Alexandra Grant détourne la logique linéaire du texte pour créer une trame de mots en fils de fer dont la forme dessine les rondeurs d’une bulle, voire d’un cerveau.
Les dessins de León Ferrari capturent cet épuisement de l’humain perdu dans une fourmilière de réseaux. Les chemins les plus courts sont aussi les plus longs.
« Argument de la diagonale » est une exposition qui s’intéresse aux méthodologies qui bifurquent, aux stratégies obliques et autres analogies vertigineuses.

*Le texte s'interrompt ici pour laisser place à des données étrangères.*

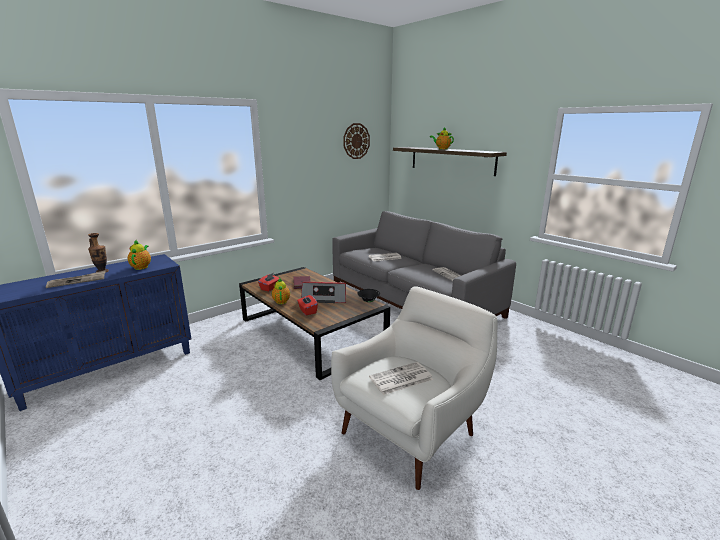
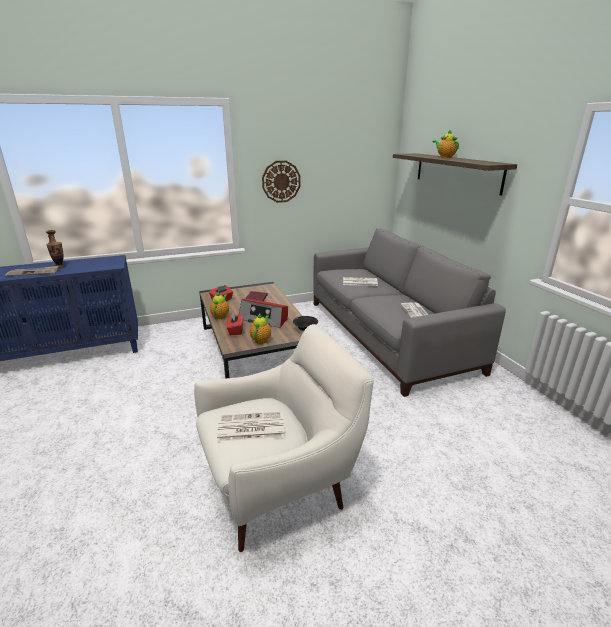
camera: 20 degrees right, 5 degrees up
(141, 267) = (93, 265): teapot -> teapot (261, 339)
(356, 141) = (352, 145): wall clock -> wall clock (281, 181)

Hommage à une performance d’Eric Duyckaerts et référence à la célèbre démonstration du mathématicien Georg Cantor, « Argument de la diagonale » reflète la méthodologie en zigzag d’une exposition conçue spécialement pour Bétonsalon, centre d’art et de recherche situé au sein de l’Université Paris Diderot.
Pour comprendre ce projet, il vous suffira d’imaginer une petite danse en pas de crabe, un jardin aux sentiers qui bifurquent ou les principes fondamentaux de la théorie des graphes.
Vernissage le samedi 31 mai, de 17h à 21h.